Specifically, the conveyor belt detection module 7 includes a first laser displacement sensor 701, a second laser displacement sensor 702, a third laser displacement sensor 703 and a fourth laser displacement sensor 704, where the first laser displacement sensor 701, the second laser displacement sensor 702, the third laser displacement sensor 703 and the fourth laser displacement sensor 704 are respectively installed on the inner walls of four corners of the frame of the touch screen conveyor belt and are respectively electrically connected with the input port of the system processing module 11, and are used for detecting distance data between the conveyor belt and the conveyor belt.

Specifically, the fault analysis module 10 includes a fault analysis module 1004, where the fault analysis module 1004 is integrated with the system processing module 11 and electrically connected to the input/output ports of the system processing module 11 and the system database 9, respectively, and is used to extract data in the system database 9 for performing fault analysis.

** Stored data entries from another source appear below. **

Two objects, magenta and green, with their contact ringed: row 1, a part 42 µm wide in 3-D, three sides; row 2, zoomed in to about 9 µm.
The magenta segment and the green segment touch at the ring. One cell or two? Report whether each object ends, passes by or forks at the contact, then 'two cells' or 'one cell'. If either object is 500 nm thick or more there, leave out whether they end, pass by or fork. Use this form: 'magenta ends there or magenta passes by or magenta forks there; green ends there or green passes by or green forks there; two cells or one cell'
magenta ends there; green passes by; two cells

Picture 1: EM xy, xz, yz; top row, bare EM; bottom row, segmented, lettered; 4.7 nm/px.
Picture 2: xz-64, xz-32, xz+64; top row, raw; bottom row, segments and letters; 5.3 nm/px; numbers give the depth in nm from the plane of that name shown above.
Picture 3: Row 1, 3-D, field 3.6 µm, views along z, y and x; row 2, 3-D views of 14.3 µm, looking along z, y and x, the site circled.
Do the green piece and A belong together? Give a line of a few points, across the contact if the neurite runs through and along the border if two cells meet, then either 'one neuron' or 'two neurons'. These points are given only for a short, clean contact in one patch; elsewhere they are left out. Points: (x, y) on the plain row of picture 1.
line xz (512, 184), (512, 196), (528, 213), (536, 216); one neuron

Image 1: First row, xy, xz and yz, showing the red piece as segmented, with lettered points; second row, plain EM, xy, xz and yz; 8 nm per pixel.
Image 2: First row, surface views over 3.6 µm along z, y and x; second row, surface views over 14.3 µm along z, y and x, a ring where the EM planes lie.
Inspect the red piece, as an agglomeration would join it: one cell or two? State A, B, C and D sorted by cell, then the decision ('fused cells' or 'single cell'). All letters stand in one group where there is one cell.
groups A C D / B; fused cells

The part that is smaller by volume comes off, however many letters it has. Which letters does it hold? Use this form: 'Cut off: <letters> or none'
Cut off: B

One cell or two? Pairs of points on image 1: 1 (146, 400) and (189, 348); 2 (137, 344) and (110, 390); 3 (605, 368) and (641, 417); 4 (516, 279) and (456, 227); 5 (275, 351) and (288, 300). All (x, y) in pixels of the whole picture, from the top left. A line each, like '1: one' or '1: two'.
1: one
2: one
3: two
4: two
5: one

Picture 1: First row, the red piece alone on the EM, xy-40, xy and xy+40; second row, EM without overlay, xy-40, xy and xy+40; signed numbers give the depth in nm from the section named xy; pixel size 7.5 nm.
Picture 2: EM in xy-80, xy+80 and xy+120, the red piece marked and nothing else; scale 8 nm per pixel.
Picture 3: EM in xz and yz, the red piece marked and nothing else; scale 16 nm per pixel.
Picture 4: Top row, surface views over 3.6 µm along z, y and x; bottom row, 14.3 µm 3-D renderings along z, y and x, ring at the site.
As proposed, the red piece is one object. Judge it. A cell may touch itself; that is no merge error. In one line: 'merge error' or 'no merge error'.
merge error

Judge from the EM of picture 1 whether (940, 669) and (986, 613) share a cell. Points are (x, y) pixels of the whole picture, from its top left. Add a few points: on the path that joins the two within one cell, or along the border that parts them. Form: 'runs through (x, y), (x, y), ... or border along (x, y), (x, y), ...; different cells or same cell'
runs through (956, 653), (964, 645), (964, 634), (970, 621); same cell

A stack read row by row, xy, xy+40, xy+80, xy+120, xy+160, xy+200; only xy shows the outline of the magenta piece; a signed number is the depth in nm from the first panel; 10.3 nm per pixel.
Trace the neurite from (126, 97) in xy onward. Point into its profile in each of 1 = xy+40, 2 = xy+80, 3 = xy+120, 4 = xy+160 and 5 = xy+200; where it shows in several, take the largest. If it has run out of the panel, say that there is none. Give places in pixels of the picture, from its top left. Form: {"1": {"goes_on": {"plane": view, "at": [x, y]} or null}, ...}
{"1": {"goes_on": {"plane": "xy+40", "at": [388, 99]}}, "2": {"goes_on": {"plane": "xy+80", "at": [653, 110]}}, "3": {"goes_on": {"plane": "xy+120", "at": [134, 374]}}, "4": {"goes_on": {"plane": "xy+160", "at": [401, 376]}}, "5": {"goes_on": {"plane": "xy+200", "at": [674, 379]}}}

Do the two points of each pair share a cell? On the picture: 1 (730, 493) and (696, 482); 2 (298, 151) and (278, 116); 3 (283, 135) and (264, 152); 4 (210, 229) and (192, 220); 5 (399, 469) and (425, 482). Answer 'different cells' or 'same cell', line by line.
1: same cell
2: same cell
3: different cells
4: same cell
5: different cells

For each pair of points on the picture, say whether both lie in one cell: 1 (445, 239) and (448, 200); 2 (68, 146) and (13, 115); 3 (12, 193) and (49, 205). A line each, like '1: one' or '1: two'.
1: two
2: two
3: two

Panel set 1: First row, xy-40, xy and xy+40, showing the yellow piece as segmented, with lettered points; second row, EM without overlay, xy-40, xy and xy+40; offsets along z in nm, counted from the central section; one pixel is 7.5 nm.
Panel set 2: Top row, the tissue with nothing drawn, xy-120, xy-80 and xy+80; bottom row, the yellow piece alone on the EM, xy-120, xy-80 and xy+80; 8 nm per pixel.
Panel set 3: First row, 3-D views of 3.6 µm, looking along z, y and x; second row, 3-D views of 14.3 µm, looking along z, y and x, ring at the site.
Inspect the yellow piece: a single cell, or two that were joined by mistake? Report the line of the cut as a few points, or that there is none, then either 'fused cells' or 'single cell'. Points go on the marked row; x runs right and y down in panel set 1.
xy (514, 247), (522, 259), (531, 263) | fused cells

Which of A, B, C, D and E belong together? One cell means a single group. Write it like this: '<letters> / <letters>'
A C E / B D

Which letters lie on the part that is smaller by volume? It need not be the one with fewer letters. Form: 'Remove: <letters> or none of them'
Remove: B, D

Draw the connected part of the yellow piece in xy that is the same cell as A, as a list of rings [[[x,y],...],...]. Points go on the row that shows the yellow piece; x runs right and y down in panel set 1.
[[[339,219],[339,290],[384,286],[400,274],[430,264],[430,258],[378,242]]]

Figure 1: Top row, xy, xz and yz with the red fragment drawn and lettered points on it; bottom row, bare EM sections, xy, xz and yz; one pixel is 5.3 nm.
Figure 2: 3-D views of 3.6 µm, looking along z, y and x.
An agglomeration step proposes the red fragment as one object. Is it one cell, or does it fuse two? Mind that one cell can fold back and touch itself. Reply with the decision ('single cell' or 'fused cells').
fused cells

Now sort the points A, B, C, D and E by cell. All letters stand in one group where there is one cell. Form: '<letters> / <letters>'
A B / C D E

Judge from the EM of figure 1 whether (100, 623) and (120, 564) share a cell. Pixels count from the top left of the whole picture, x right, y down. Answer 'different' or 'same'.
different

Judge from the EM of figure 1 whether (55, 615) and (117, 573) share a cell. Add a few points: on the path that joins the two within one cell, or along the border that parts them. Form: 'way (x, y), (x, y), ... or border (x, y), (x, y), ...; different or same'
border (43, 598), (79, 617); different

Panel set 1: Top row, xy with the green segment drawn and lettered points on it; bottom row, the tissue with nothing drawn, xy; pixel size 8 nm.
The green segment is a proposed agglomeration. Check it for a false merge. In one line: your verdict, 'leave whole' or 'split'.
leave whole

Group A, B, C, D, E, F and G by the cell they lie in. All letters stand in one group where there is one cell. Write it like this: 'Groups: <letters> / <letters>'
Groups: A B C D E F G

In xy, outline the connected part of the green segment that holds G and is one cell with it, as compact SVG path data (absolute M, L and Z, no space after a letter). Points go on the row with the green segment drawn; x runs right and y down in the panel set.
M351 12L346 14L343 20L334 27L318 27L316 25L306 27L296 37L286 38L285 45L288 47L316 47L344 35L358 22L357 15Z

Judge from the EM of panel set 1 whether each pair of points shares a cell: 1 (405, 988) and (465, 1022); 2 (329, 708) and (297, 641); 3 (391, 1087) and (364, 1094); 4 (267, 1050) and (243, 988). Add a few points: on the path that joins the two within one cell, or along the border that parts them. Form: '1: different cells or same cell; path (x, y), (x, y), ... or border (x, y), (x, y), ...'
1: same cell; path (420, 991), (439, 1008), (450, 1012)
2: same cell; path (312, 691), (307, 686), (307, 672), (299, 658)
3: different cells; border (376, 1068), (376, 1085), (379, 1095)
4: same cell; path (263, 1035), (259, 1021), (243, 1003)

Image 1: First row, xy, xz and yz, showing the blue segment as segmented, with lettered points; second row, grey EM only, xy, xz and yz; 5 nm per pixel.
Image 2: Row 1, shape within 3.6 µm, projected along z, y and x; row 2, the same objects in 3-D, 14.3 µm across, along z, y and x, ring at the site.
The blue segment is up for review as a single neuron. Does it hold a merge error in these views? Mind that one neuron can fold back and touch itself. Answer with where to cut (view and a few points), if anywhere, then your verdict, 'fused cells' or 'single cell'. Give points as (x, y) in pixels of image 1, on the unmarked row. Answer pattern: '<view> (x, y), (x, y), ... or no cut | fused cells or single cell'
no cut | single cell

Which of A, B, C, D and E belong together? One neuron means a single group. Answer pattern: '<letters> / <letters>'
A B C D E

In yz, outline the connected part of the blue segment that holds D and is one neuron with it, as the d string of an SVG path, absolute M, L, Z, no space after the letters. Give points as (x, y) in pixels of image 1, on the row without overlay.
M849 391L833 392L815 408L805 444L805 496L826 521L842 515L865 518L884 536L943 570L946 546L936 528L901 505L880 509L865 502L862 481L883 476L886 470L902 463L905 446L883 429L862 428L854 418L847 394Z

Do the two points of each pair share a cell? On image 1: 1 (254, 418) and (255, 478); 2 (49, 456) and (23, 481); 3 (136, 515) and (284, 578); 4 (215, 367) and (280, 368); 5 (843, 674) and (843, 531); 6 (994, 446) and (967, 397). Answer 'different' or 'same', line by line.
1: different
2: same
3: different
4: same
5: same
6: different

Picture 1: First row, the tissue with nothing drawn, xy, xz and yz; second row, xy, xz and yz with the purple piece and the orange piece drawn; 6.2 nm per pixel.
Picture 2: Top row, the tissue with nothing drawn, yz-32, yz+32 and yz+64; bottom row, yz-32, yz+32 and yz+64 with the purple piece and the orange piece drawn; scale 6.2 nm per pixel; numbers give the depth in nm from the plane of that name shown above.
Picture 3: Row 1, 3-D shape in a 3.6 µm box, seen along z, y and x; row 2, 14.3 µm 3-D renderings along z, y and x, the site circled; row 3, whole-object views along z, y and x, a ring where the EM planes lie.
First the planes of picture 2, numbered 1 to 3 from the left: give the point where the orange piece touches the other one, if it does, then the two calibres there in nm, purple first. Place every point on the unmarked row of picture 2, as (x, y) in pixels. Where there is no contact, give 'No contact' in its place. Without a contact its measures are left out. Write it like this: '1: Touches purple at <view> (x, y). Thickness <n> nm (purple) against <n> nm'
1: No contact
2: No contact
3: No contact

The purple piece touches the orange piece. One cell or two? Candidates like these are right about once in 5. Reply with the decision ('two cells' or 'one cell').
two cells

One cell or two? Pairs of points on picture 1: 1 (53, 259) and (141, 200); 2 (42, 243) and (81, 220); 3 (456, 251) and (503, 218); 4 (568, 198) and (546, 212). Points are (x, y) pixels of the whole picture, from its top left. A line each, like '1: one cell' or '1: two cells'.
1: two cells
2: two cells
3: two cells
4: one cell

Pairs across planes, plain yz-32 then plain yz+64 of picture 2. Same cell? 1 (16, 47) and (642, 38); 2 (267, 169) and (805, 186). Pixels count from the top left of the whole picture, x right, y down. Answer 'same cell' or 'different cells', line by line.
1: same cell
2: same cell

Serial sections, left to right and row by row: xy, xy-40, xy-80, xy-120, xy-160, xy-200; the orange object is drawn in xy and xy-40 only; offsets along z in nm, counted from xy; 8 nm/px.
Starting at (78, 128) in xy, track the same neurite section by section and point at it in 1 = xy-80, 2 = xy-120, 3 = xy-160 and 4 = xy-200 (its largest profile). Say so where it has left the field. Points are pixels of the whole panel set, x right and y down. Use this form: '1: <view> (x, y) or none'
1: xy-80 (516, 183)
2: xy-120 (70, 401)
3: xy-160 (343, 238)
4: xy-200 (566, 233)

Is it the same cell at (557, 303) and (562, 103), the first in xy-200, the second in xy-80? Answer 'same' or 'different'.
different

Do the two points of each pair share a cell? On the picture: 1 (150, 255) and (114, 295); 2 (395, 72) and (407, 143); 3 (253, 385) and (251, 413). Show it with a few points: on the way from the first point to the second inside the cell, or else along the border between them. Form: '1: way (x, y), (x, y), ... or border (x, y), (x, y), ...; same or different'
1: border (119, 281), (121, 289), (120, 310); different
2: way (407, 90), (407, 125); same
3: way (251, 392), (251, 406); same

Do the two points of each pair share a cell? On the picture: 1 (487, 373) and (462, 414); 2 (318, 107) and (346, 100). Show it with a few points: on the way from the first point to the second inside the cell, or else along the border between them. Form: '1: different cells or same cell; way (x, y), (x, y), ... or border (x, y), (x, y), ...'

Specifically, the system input module 12 inputs data required by the system, including moving distance data and angle distance data when the mobile camera 1 shoots each image, interval time data received by the infrared transmitter 2 and the infrared receiver 3, motor working sound data, motor working temperature data, motor working rotation speed data, carrier roller working sound data, carrier roller working rotation speed data, pressure data between carrier roller working and a conveying belt, and distance data between the conveying belt and a laser displacement sensor.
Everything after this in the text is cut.